INFORMATION GIVEN |
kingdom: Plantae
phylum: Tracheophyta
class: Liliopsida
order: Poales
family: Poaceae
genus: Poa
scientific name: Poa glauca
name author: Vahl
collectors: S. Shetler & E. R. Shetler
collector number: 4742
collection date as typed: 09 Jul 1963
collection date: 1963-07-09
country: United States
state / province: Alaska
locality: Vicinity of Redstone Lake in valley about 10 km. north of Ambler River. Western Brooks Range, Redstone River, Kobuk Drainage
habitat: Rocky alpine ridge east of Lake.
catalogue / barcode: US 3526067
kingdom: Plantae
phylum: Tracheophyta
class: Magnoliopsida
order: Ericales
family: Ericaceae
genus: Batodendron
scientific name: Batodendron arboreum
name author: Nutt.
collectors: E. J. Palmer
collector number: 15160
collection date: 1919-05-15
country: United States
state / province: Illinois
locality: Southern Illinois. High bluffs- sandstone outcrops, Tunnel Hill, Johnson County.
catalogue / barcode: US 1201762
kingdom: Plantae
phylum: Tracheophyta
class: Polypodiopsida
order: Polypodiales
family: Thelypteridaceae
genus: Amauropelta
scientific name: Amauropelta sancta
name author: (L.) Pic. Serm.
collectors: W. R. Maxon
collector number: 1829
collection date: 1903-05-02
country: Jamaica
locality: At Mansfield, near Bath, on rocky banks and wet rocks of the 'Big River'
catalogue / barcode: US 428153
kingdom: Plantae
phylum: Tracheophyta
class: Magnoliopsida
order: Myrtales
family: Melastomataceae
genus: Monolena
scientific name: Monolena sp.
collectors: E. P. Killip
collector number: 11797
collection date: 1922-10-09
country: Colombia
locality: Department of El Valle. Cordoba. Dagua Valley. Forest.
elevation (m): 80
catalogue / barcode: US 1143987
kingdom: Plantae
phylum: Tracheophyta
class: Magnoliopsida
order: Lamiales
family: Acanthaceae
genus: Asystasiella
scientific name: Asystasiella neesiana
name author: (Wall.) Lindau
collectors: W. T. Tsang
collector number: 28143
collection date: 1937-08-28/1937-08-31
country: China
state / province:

SET PROBLEM | Report each line in the records above that contains the string "catalogue", copying every such line in full.

OUTPUT OF THE EXERCISE |
catalogue / barcode: US 3526067
catalogue / barcode: US 1201762
catalogue / barcode: US 428153
catalogue / barcode: US 1143987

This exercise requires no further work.